• [Problem] From the listing below, output only the lines starting at the line that has "toegankelijk voor" and ending at the line that has "поленитесь прочитать в", exactly as they appear, ends included.

=== Section Start ===

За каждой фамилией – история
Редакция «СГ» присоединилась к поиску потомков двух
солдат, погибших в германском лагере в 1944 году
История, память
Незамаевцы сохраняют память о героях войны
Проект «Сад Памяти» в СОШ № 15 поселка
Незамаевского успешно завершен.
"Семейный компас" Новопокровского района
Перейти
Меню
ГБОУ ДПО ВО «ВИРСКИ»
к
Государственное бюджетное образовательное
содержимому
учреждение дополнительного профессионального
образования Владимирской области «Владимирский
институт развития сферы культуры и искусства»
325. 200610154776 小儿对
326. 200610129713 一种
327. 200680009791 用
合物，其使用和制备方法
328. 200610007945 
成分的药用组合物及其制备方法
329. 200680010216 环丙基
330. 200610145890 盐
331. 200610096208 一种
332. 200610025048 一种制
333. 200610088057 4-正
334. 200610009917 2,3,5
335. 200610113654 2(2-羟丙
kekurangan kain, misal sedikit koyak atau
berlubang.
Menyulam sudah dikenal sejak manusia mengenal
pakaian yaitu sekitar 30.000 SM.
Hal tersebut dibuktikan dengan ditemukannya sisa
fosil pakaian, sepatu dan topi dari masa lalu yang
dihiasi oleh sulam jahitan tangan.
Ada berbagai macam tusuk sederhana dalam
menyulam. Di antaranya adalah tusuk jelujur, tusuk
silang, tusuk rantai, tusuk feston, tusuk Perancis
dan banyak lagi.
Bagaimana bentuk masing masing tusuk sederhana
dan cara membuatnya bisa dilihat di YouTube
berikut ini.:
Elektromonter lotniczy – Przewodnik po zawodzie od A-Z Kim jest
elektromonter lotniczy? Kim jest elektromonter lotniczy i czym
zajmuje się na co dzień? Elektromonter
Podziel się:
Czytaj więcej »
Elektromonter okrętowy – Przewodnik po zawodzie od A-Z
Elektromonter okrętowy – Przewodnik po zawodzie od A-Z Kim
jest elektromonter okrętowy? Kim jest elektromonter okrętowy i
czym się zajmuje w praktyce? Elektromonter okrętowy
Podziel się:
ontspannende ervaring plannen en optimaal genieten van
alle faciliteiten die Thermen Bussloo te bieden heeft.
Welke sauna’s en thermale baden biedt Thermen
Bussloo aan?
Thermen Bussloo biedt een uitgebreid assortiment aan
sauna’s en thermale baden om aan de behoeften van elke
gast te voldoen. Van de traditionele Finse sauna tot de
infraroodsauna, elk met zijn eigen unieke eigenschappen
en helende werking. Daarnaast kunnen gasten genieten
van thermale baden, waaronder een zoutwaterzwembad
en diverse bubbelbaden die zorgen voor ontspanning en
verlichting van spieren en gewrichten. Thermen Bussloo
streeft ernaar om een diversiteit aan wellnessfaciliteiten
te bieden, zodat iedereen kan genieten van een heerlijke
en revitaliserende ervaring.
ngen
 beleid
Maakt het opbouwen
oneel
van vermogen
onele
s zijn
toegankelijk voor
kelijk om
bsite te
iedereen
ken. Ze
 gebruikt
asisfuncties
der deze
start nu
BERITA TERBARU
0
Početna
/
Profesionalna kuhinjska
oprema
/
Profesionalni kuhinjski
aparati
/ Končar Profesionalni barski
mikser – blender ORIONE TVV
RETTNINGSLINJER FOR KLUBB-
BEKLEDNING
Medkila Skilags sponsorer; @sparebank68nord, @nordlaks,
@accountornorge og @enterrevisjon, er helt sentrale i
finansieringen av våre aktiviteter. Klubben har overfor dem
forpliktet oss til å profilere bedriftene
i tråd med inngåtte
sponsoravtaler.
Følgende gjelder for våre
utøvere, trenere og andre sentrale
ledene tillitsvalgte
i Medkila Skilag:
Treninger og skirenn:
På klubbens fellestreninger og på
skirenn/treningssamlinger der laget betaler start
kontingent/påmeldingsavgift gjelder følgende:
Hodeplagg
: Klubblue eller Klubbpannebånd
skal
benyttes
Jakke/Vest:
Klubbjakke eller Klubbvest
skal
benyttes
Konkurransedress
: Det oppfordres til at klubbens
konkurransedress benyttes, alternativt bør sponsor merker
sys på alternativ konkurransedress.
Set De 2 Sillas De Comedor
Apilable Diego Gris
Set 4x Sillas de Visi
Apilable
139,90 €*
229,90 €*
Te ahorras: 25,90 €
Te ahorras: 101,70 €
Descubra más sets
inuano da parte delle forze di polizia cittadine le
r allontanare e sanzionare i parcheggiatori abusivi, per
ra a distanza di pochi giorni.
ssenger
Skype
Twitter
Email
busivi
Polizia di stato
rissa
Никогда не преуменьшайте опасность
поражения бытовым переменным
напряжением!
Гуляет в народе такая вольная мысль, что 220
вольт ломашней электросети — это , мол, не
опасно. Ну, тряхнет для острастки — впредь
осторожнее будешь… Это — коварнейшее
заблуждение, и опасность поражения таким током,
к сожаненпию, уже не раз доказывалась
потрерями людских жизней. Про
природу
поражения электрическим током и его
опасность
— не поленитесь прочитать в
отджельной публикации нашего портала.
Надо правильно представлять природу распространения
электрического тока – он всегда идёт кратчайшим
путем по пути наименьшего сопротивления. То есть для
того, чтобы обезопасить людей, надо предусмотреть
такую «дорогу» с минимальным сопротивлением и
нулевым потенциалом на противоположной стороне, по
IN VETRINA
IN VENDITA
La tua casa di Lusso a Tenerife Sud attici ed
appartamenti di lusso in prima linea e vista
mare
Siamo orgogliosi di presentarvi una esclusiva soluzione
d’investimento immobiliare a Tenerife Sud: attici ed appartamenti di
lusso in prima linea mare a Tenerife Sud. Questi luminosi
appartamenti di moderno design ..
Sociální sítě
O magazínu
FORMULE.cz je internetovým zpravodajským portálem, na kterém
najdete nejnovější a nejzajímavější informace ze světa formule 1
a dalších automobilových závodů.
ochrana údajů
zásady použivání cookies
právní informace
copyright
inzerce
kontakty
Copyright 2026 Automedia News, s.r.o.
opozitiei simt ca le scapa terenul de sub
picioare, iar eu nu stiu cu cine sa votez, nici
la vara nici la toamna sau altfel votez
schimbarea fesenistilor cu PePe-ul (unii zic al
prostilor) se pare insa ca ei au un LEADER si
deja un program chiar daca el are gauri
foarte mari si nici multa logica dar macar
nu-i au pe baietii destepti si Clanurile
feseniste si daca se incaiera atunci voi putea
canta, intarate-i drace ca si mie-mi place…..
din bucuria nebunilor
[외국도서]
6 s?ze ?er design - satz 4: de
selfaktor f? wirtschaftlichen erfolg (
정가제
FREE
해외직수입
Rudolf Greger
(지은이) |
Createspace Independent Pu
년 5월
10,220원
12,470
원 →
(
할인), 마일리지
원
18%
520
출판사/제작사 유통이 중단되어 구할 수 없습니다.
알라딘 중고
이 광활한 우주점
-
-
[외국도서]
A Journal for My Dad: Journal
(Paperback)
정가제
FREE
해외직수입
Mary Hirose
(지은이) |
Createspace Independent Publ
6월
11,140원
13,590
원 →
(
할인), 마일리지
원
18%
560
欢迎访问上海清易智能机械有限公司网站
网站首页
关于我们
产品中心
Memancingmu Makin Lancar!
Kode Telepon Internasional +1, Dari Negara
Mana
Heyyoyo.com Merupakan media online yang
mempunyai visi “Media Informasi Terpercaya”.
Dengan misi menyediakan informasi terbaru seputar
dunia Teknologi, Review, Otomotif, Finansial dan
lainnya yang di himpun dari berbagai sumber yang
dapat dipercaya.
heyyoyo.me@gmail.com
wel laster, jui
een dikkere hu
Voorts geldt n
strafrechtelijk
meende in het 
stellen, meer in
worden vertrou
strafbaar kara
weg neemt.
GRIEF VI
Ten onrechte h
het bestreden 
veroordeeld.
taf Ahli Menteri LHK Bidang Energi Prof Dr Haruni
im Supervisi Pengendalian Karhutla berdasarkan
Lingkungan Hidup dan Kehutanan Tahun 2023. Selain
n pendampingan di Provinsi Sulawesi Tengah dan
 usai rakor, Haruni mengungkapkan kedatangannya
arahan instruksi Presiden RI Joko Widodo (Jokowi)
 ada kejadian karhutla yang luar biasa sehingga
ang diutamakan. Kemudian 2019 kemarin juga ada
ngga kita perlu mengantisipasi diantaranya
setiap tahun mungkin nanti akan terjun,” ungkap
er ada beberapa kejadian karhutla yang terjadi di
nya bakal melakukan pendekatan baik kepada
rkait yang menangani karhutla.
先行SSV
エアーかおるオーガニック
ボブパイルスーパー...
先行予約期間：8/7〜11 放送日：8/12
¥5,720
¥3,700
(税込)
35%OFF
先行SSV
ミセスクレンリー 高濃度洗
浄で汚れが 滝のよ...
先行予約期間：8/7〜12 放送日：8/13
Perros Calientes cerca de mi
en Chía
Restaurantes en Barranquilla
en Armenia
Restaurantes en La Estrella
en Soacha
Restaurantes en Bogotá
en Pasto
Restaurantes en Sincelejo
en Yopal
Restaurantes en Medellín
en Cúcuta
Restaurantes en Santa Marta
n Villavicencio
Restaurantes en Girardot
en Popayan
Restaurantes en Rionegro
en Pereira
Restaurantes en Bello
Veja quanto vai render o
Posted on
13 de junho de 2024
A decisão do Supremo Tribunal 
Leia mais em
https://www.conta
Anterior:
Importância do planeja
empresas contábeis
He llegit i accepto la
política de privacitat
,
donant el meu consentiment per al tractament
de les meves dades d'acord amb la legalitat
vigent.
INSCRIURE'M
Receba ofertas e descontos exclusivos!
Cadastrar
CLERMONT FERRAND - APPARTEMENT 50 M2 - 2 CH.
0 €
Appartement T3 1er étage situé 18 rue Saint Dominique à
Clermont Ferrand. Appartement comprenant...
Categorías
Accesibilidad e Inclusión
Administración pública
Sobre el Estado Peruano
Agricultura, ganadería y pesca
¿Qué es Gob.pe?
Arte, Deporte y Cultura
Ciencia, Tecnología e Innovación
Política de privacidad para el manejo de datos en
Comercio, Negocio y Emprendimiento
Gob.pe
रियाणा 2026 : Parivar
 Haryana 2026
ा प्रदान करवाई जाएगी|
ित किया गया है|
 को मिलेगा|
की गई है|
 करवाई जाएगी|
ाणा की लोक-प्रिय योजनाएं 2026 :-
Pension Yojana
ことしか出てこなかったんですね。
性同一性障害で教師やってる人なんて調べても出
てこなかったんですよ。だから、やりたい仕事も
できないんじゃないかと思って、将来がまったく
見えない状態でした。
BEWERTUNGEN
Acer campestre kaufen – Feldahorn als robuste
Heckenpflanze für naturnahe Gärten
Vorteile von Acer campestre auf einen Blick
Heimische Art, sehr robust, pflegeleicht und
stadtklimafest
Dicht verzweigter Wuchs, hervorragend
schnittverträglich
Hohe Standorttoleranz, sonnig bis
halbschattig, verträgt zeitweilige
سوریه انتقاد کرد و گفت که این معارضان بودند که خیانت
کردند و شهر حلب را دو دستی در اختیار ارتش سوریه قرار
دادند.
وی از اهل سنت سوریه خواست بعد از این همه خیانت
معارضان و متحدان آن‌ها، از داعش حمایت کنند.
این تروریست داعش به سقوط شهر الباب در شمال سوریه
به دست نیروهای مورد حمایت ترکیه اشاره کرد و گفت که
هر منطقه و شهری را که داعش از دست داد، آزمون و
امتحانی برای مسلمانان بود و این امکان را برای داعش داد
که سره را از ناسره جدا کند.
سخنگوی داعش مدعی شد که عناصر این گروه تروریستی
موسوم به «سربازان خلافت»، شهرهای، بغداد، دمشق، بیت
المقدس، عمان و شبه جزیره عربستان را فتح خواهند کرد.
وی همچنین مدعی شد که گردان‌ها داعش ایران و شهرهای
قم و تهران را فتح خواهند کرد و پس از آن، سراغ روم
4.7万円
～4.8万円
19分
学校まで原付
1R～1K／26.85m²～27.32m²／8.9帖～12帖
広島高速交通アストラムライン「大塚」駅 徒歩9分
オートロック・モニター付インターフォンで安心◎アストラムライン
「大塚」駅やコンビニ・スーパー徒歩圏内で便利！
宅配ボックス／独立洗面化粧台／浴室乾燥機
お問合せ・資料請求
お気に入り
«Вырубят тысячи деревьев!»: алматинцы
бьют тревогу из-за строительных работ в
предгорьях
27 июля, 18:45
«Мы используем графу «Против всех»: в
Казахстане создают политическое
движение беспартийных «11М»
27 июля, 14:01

=== Section End ===

• [Answer to this exercise]
toegankelijk voor
kelijk om
bsite te
iedereen
ken. Ze
 gebruikt
asisfuncties
der deze
start nu
BERITA TERBARU
0
Početna
/
Profesionalna kuhinjska
oprema
/
Profesionalni kuhinjski
aparati
/ Končar Profesionalni barski
mikser – blender ORIONE TVV
RETTNINGSLINJER FOR KLUBB-
BEKLEDNING
Medkila Skilags sponsorer; @sparebank68nord, @nordlaks,
@accountornorge og @enterrevisjon, er helt sentrale i
finansieringen av våre aktiviteter. Klubben har overfor dem
forpliktet oss til å profilere bedriftene
i tråd med inngåtte
sponsoravtaler.
Følgende gjelder for våre
utøvere, trenere og andre sentrale
ledene tillitsvalgte
i Medkila Skilag:
Treninger og skirenn:
På klubbens fellestreninger og på
skirenn/treningssamlinger der laget betaler start
kontingent/påmeldingsavgift gjelder følgende:
Hodeplagg
: Klubblue eller Klubbpannebånd
skal
benyttes
Jakke/Vest:
Klubbjakke eller Klubbvest
skal
benyttes
Konkurransedress
: Det oppfordres til at klubbens
konkurransedress benyttes, alternativt bør sponsor merker
sys på alternativ konkurransedress.
Set De 2 Sillas De Comedor
Apilable Diego Gris
Set 4x Sillas de Visi
Apilable
139,90 €*
229,90 €*
Te ahorras: 25,90 €
Te ahorras: 101,70 €
Descubra más sets
inuano da parte delle forze di polizia cittadine le
r allontanare e sanzionare i parcheggiatori abusivi, per
ra a distanza di pochi giorni.
ssenger
Skype
Twitter
Email
busivi
Polizia di stato
rissa
Никогда не преуменьшайте опасность
поражения бытовым переменным
напряжением!
Гуляет в народе такая вольная мысль, что 220
вольт ломашней электросети — это , мол, не
опасно. Ну, тряхнет для острастки — впредь
осторожнее будешь… Это — коварнейшее
заблуждение, и опасность поражения таким током,
к сожаненпию, уже не раз доказывалась
потрерями людских жизней. Про
природу
поражения электрическим током и его
опасность
— не поленитесь прочитать в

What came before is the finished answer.